Cada mañana, en torno a las siete, comenzaba el día en la cuadra dando de comer a sus dos ovejas y a las gallinas, que le esperaban arremolinadas junto a la puerta del corral. Era una de sus horas favoritas, incluso en invierno: el frescor de la amanecida, el tímido resplandor que comenzaba a asomarse por el lejano horizonte, la sensación de ser el dueño absoluto del mundo; una sensación engañosa, bien lo sabía, pero nunca la había perdido. Era el momento de su toma de posesión diaria. Una mirada satisfecha a su alrededor, un frotarse las manos si el frío hacía temblar el cuerpo, a veces un suspiro de añoranza ante el campo adormecido. Luego, ya en casa, el sagrado rito del desayuno, el otro gran momento de la mañana: un par de huevos fritos con su chorizo y su vaso de vino, y ya podía el médico decir lo que quisiera; eso sí, terminaba siempre con un tazón de leche bien caliente. Hacía tiempo que se había acostumbrado a no necesitar reloj. La mañana se le iba en infinidad de actividades; había mucho que hacer, parecía mentira: ordeñar, partir leña, ordenar un poco la casa, hacer la comida. Después de recoger la mesa, la siesta, algún trabajo en su pequeño taller, la mirada de la tarde a los animales y sentarse un rato en el banco de afuera a ver la solitaria carretera, por la que muy de vez en cuando pasaba algún coche. Estaba solo en el pueblo desde hacía varios años, y ya no concebía una vida en otra compañía que la del perro que había aparecido por su casa una mañana y se había quedado junto a él. No se sentía abandonado; una vez a la semana pasaba por allí una furgoneta en forma de tienda ambulante que le aprovisionaba de todo lo que necesitaba; incluso el médico del pueblo vecino le visitaba a menudo para saber cómo estaba. A veces, cuando la melancolía ponía su peor cara, se echaba al camino y andaba los cinco kilómetros hasta ese pueblo y se sentaba un buen rato en la plaza solo para oír hablar a la gente, hasta que se daba cuenta de la vaciedad de sus palabras. No, no cambiaría su vida por ninguna. Había aprendido a vivir en su interior y daba por superfluo todo lo que podía llegarle de fuera.

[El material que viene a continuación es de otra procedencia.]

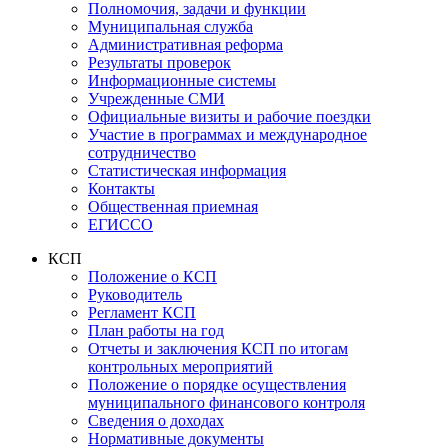
Полномочия, задачи и функции
Муниципальная служба
Административная реформа
Результаты проверок
Информационные системы
Учрежденные СМИ
Официальные визиты и рабочие поездки
Участие в программах и международное
сотрудничество
Статистическая информация
Контакты
Общественная приемная
ЕГИССО
КСП
Положение о КСП
Руководитель
Регламент КСП
План работы на год
Отчеты и заключения КСП по итогам
контрольных мероприятий
Положение о порядке осуществления
муниципального финансового контроля
Сведения о доходах
Нормативные документы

Un día apareció por allí un coche con una pancarta. Se bajó una pareja joven, los dos vestidos con camisetas iguales y de aspecto desenvuelto; se acercaron a él, le saludaron y le explicaron que se estaba organizando una manifestación en Madrid para llamar la atención sobre el mundo rural y exigir la mejora de los pueblos para evitar su abandono; que debería inscribirse y asistir, que le recogería un autobús y que el viaje sería gratis. Les escuchó en silencio. Cuando acabaron de hablar, les invitó a sentarse en el banco a tomar un vaso de vino con unos tacos de queso y así hablar con más calma. Ellos miraron el reloj y respondieron que tenían mucha prisa y que no podían entretenerse ni un momento. Él se quedó callado, dejando deslizar la mirada sobre la inmensa calma de los campos solitarios y oyendo tan solo el profundo silencio que lo envolvía todo. Tenían prisa. Les miró con ojos entre socarrones y compasivos; ellos a su vez le miraban impacientes, esperando su respuesta. Cuando insistieron, movió la cabeza con una sonrisa y los despidió amablemente.